Work request
Repeat all the lines below exactly, but omit the pictures.

Working data
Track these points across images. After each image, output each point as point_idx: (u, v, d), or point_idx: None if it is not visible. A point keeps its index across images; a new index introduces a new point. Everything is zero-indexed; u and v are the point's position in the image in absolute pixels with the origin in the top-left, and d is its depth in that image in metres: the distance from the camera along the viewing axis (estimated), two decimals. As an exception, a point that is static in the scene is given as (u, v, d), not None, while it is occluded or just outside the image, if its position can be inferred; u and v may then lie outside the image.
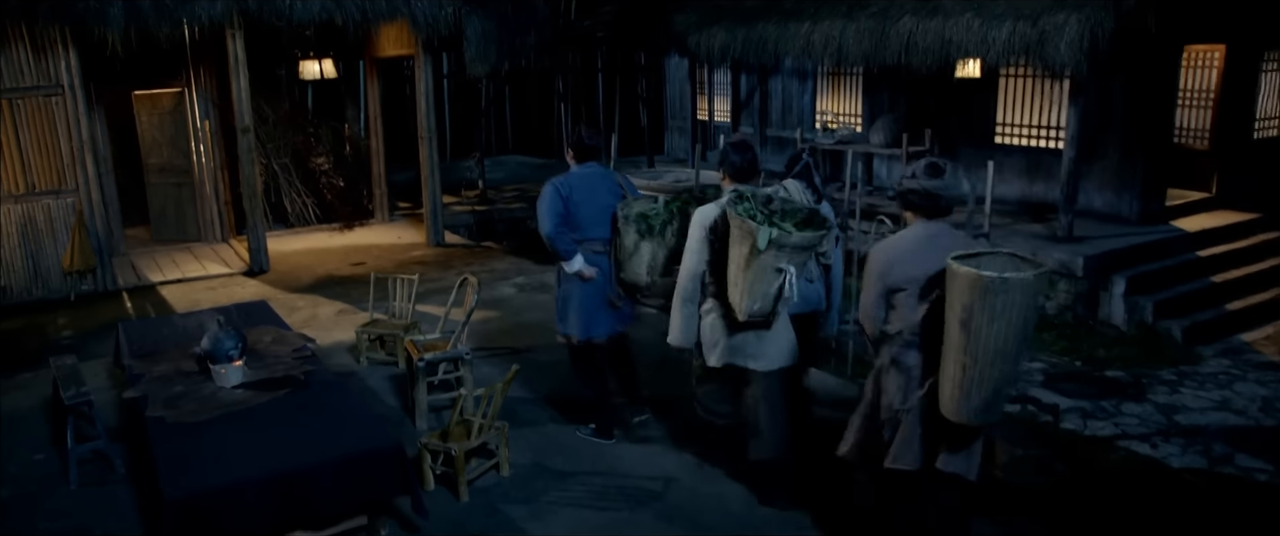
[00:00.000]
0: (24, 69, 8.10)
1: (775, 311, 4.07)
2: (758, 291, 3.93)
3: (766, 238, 3.78)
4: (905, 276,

Written reply
Track these points across images. After each image, output each point as point_idx: (u, v, d), or point_idx: None if it is not visible. A point keeps its index across images; a new index introduces a new point. Everything is zero-indexed; u and v are the point's position in the image in absolute pixels with the origin in the top-left, and d is its depth in that image in metres: the distance from the camera along the viewing axis (estimated), two decimals. As an exception, a point that is static in the scene is given as (u, v, d), not None, while it is occluded or just outside the image, if its position can be inferred; u and v may then lie outside the image.
[00:00.000]
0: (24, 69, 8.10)
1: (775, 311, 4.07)
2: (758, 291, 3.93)
3: (766, 238, 3.78)
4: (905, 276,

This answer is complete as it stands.